Right after I met my host family, I was filled with anxiety. After I said good bye to my friends and teachers at the airport, I had to be alone with my host family until the next morning. I still remember the first night, alone with my host mother. After dinner, I talked about my family and showed her some pictures. She asked me some questions about my family, and I could answer them. I started to feel a little better about myself.
Then, there was a long pause. To break the silence, I put some souvenirs from Japan on the table. I gave her some kamifusen, or paper balloons, furoshiki, and mangekyo, or kaleidoscope. Then she asked me how to use the furoshiki. I didn't know how to explain. Words such as wrap and fold came to my mind, but I could not make any sentence in English. While I was still thinking, she started asking me other questions about the kaleidoscope. I totally panicked. To be honest, when I listened to English, I had to translate it into Japanese. When I spoke in English, I always wanted to speak in correct sentences.
On the fourth day in Brisbane, I was still having trouble communicating with my host family. However, my host father's words changed my way of thinking.

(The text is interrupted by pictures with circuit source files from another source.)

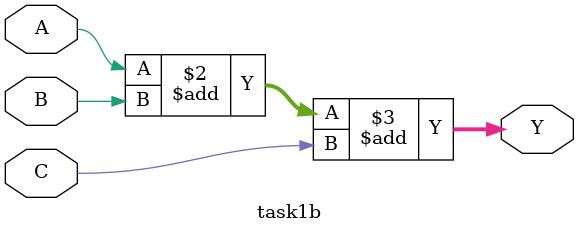
<source format=sv>

/*
A	B	C	Y
0	0	0	00
0	0	1	01
0	1	0	01
0	1	1	10
1	0	0	01
1	0	1	10
1	1	0	10
1	1	1	11
*/

 module task1b(output logic [1:0] Y, input logic A, B, C);

always_comb
begin
Y = A + B + C;																	//The output "Y" is A+B+C. An adder.
end 


endmodule
</source>
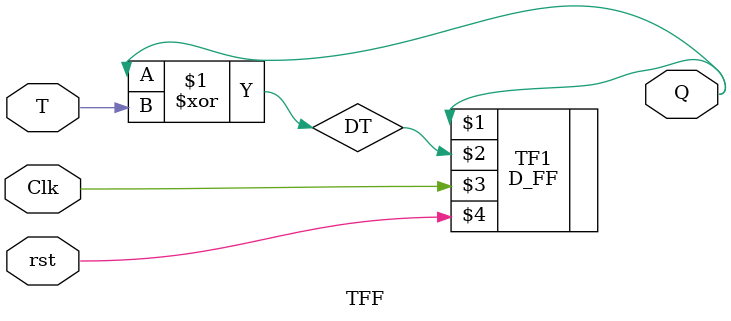
<source format=v>
module TFF(Q, T, Clk, rst);

    output Q;

    input T, Clk, rst;

    wire DT;

    assign DT = Q ^ T;
    
    D_FF TF1(Q, DT, Clk, rst);

endmodule
</source>
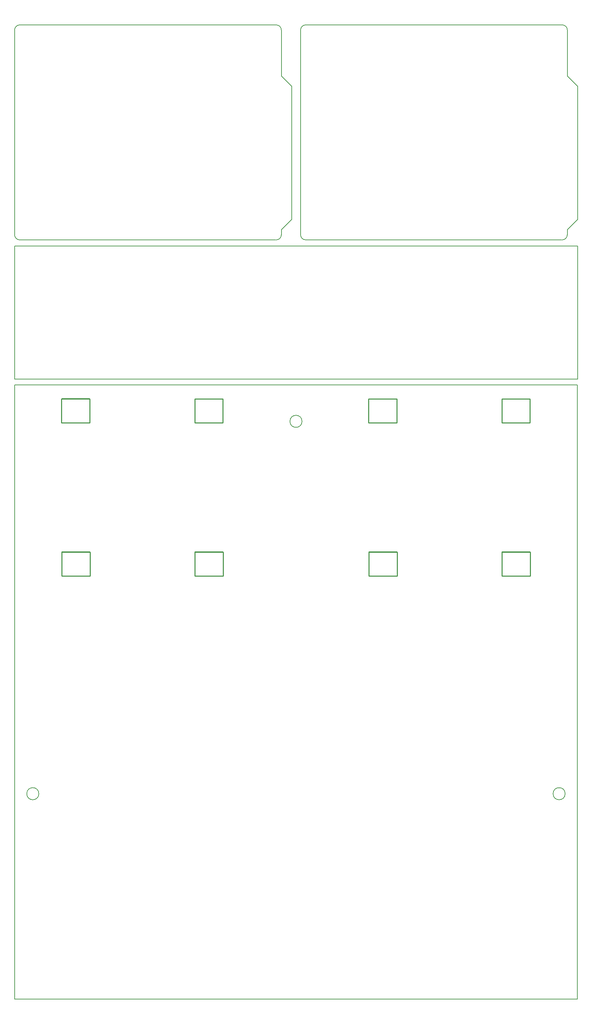
<source format=gbr>
G04 (created by PCBNEW (2013-07-07 BZR 4022)-stable) date 14/04/2014 03:28:28*
%MOIN*%
G04 Gerber Fmt 3.4, Leading zero omitted, Abs format*
%FSLAX34Y34*%
G01*
G70*
G90*
G04 APERTURE LIST*
%ADD10C,0.00590551*%
%ADD11C,0.00787402*%
%ADD12C,0.01*%
G04 APERTURE END LIST*
G54D10*
G54D11*
X525Y-21000D02*
X25525Y-21000D01*
X5Y-20500D02*
G75*
G03X505Y-21000I500J0D01*
G74*
G01*
X505Y0D02*
G75*
G03X5Y-500I0J-500D01*
G74*
G01*
X26065Y-500D02*
X26065Y-5000D01*
X26065Y-5000D02*
X27065Y-6000D01*
X27065Y-6000D02*
X27065Y-19000D01*
X27065Y-19000D02*
X26065Y-20000D01*
X26065Y-20000D02*
X26065Y-20500D01*
X26065Y-500D02*
G75*
G03X25565Y0I-500J0D01*
G74*
G01*
X25565Y-21000D02*
G75*
G03X26065Y-20500I0J500D01*
G74*
G01*
X5Y-20500D02*
X5Y-500D01*
X505Y0D02*
X25575Y0D01*
X-3Y-35178D02*
X-3Y-95178D01*
X54996Y-95178D02*
X54996Y-95173D01*
X-3Y-95178D02*
X54996Y-95178D01*
X54996Y-35178D02*
X54996Y-95178D01*
X53792Y-75102D02*
G75*
G03X53792Y-75102I-590J0D01*
G74*
G01*
X2374Y-75102D02*
G75*
G03X2374Y-75102I-590J0D01*
G74*
G01*
X28083Y-38725D02*
G75*
G03X28083Y-38725I-590J0D01*
G74*
G01*
X-3Y-35178D02*
X54996Y-35178D01*
X34597Y-36518D02*
X37353Y-36518D01*
X37353Y-36518D02*
X37353Y-38880D01*
X37353Y-38880D02*
X34597Y-38880D01*
X34597Y-38880D02*
X34597Y-36518D01*
X34620Y-53843D02*
X34620Y-51481D01*
X37376Y-53843D02*
X34620Y-53843D01*
X37376Y-51481D02*
X37376Y-53843D01*
X34620Y-51481D02*
X37376Y-51481D01*
X47610Y-51481D02*
X50366Y-51481D01*
X50366Y-51481D02*
X50366Y-53843D01*
X50366Y-53843D02*
X47610Y-53843D01*
X47610Y-53843D02*
X47610Y-51481D01*
X47603Y-38880D02*
X47603Y-36518D01*
X50359Y-38880D02*
X47603Y-38880D01*
X50359Y-36518D02*
X50359Y-38880D01*
X47603Y-36518D02*
X50359Y-36518D01*
X17601Y-36520D02*
X20357Y-36520D01*
X20357Y-36520D02*
X20357Y-38882D01*
X20357Y-38882D02*
X17601Y-38882D01*
X17601Y-38882D02*
X17601Y-36520D01*
X17611Y-53842D02*
X17611Y-51480D01*
X20366Y-53842D02*
X17611Y-53842D01*
X20366Y-51480D02*
X20366Y-53842D01*
X17611Y-51480D02*
X20366Y-51480D01*
X4618Y-51480D02*
X7374Y-51480D01*
X7374Y-51480D02*
X7374Y-53842D01*
X7374Y-53842D02*
X4618Y-53842D01*
X4618Y-53842D02*
X4618Y-51480D01*
X4599Y-38872D02*
X4599Y-36510D01*
X7355Y-38872D02*
X4599Y-38872D01*
X7355Y-36510D02*
X7355Y-38872D01*
X4599Y-36510D02*
X7355Y-36510D01*
X0Y-34589D02*
X0Y-21589D01*
X55000Y-34589D02*
X0Y-34589D01*
X55000Y-21589D02*
X55000Y-34589D01*
X0Y-21589D02*
X55000Y-21589D01*
X28441Y3D02*
X53511Y3D01*
X27941Y-20496D02*
X27941Y-496D01*
X53501Y-20996D02*
G75*
G03X54001Y-20496I0J500D01*
G74*
G01*
X54001Y-496D02*
G75*
G03X53501Y3I-500J0D01*
G74*
G01*
X54001Y-19996D02*
X54001Y-20496D01*
X55001Y-18996D02*
X54001Y-19996D01*
X55001Y-5996D02*
X55001Y-18996D01*
X54001Y-4996D02*
X55001Y-5996D01*
X54001Y-496D02*
X54001Y-4996D01*
X28441Y3D02*
G75*
G03X27941Y-496I0J-500D01*
G74*
G01*
X27941Y-20496D02*
G75*
G03X28441Y-20996I500J0D01*
G74*
G01*
X28461Y-20996D02*
X53461Y-20996D01*
G54D12*
X17612Y-53845D02*
X17612Y-51483D01*
X17604Y-38880D02*
X17604Y-36518D01*
X20368Y-51483D02*
X20368Y-53845D01*
X20360Y-36518D02*
X20360Y-38880D01*
X4619Y-53845D02*
X4619Y-51483D01*
X4596Y-38880D02*
X4596Y-36518D01*
X7375Y-51483D02*
X7375Y-53845D01*
X7352Y-36518D02*
X7352Y-38880D01*
X17612Y-51483D02*
X20368Y-51483D01*
X17612Y-53845D02*
X20368Y-53845D01*
X17604Y-36518D02*
X20360Y-36518D01*
X17604Y-38880D02*
X20360Y-38880D01*
X4619Y-51483D02*
X7375Y-51483D01*
X4619Y-53845D02*
X7375Y-53845D01*
X4596Y-36518D02*
X7352Y-36518D01*
X4596Y-38880D02*
X7352Y-38880D01*
X47612Y-53845D02*
X47612Y-51483D01*
X47604Y-38880D02*
X47604Y-36518D01*
X50368Y-51483D02*
X50368Y-53845D01*
X50360Y-36518D02*
X50360Y-38880D01*
X34619Y-53845D02*
X34619Y-51483D01*
X34596Y-38880D02*
X34596Y-36518D01*
X37375Y-51483D02*
X37375Y-53845D01*
X37352Y-36518D02*
X37352Y-38880D01*
X47612Y-51483D02*
X50368Y-51483D01*
X47612Y-53845D02*
X50368Y-53845D01*
X47604Y-36518D02*
X50360Y-36518D01*
X47604Y-38880D02*
X50360Y-38880D01*
X34619Y-51483D02*
X37375Y-51483D01*
X34619Y-53845D02*
X37375Y-53845D01*
X34596Y-36518D02*
X37352Y-36518D01*
X34596Y-38880D02*
X37352Y-38880D01*
M02*

</source>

When I was talking with him, he said, "Is my English too fast? Sorry if I was speaking too fast." I certainly had a problem with his Spanish accent. I sometimes didn't understand his words, either. But, I realized he really wanted to communicate with me. After that, I tried to talk with my host family as much as possible, not worrying very much about my English grammar.
I had other problems in Australia. I soon got used to wearing my shoes in the house, or taking a shower instead of taking a bath, but, I was not able to get used to three things.
First of all, I couldn't eat many of the dishes my host family made for me. I had forgotten that Australia is a multicultural country. My host family is from Nicaragua, and Nicaraguan dishes were too oily for me. I could not eat a fatty honeycomb-shaped beef offal （編者注：牛の第２胃、「ハチノス」と呼ばれる内蔵）, a bowl of rice with liver on top, which was served six times, or some oily vegetable soup.
Second, I felt left out when my host father and mother spoke in Spanish with each other. I didn't understand what they were talking about and worried that they were talking about me.
Third, I was confused and irritated that my host mother was not as punctual as I had expected. One weekend, she asked me to get up at nine in the morning to go shopping, but she was asleep until eleven. Maybe she was tired, but this happened twice during my three-week stay.
I also experienced some other misfortunes. I had to take a bus to go to school, but my bus didn't come on time; I even had a bad fever one day.
However, on my last day in Australia, when I talked with my host father, his words changed my bad memories into good memories. He said to me, "If I die, our friendship will be finished, but we are friends till we die."
When I had to say good-bye to my host family, they gave me a DVD, a bracelet, a necklace, and a Nicaraguan cup as souvenirs. And then, when I was about to return their house key, my host mother said, "This is your key. Please come and see us here again." My friend's words were wrong. I felt three weeks was too short. I wanted to stay in Australia longer. And the key made me happier than anything else. Look! This is the key to our friendship.